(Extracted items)
- - - -
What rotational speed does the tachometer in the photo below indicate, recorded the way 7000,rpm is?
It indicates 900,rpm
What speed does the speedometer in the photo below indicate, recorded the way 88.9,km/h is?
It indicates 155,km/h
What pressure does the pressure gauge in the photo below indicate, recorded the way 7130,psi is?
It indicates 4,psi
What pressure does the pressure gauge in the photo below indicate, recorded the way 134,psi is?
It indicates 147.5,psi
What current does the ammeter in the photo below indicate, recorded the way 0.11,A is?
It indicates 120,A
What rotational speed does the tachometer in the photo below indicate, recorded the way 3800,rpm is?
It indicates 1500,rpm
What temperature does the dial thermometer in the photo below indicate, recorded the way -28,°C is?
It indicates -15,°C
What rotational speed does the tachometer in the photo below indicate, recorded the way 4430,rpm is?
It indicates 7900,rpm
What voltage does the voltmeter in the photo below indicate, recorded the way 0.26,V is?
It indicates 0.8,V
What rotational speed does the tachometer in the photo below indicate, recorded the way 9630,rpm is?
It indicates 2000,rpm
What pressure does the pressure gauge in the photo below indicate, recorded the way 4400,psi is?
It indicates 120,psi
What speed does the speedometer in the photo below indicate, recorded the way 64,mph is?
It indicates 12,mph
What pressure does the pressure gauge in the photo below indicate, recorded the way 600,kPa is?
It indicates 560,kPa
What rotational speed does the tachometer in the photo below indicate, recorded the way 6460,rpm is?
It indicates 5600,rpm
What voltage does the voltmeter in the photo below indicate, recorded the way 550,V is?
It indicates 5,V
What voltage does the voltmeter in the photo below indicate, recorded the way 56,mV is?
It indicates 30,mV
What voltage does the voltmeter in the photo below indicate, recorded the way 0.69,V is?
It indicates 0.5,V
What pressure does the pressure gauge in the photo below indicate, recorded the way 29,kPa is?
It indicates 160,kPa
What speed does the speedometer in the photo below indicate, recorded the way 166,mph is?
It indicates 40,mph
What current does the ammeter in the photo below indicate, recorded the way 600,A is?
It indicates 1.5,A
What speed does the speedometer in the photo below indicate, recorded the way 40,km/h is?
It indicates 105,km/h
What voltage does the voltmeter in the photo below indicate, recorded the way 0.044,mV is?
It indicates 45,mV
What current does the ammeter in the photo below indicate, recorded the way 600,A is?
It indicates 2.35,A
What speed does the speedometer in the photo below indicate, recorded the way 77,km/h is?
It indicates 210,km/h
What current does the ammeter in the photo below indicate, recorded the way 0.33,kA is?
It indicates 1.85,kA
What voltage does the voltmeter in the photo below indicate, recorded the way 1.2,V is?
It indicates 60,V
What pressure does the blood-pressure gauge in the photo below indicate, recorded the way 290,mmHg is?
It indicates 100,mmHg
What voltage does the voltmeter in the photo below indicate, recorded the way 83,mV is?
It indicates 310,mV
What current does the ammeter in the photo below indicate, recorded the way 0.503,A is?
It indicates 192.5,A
- - - -
Goal of the exercise: Replace "recorded" with "written" in every one of the items above and write the lines out again, leaving everything else unchanged.

Solution to the exercise:
What rotational speed does the tachometer in the photo below indicate, written the way 7000,rpm is?
It indicates 900,rpm
What speed does the speedometer in the photo below indicate, written the way 88.9,km/h is?
It indicates 155,km/h
What pressure does the pressure gauge in the photo below indicate, written the way 7130,psi is?
It indicates 4,psi
What pressure does the pressure gauge in the photo below indicate, written the way 134,psi is?
It indicates 147.5,psi
What current does the ammeter in the photo below indicate, written the way 0.11,A is?
It indicates 120,A
What rotational speed does the tachometer in the photo below indicate, written the way 3800,rpm is?
It indicates 1500,rpm
What temperature does the dial thermometer in the photo below indicate, written the way -28,°C is?
It indicates -15,°C
What rotational speed does the tachometer in the photo below indicate, written the way 4430,rpm is?
It indicates 7900,rpm
What voltage does the voltmeter in the photo below indicate, written the way 0.26,V is?
It indicates 0.8,V
What rotational speed does the tachometer in the photo below indicate, written the way 9630,rpm is?
It indicates 2000,rpm
What pressure does the pressure gauge in the photo below indicate, written the way 4400,psi is?
It indicates 120,psi
What speed does the speedometer in the photo below indicate, written the way 64,mph is?
It indicates 12,mph
What pressure does the pressure gauge in the photo below indicate, written the way 600,kPa is?
It indicates 560,kPa
What rotational speed does the tachometer in the photo below indicate, written the way 6460,rpm is?
It indicates 5600,rpm
What voltage does the voltmeter in the photo below indicate, written the way 550,V is?
It indicates 5,V
What voltage does the voltmeter in the photo below indicate, written the way 56,mV is?
It indicates 30,mV
What voltage does the voltmeter in the photo below indicate, written the way 0.69,V is?
It indicates 0.5,V
What pressure does the pressure gauge in the photo below indicate, written the way 29,kPa is?
It indicates 160,kPa
What speed does the speedometer in the photo below indicate, written the way 166,mph is?
It indicates 40,mph
What current does the ammeter in the photo below indicate, written the way 600,A is?
It indicates 1.5,A
What speed does the speedometer in the photo below indicate, written the way 40,km/h is?
It indicates 105,km/h
What voltage does the voltmeter in the photo below indicate, written the way 0.044,mV is?
It indicates 45,mV
What current does the ammeter in the photo below indicate, written the way 600,A is?
It indicates 2.35,A
What speed does the speedometer in the photo below indicate, written the way 77,km/h is?
It indicates 210,km/h
What current does the ammeter in the photo below indicate, written the way 0.33,kA is?
It indicates 1.85,kA
What voltage does the voltmeter in the photo below indicate, written the way 1.2,V is?
It indicates 60,V
What pressure does the blood-pressure gauge in the photo below indicate, written the way 290,mmHg is?
It indicates 100,mmHg
What voltage does the voltmeter in the photo below indicate, written the way 83,mV is?
It indicates 310,mV
What current does the ammeter in the photo below indicate, written the way 0.503,A is?
It indicates 192.5,A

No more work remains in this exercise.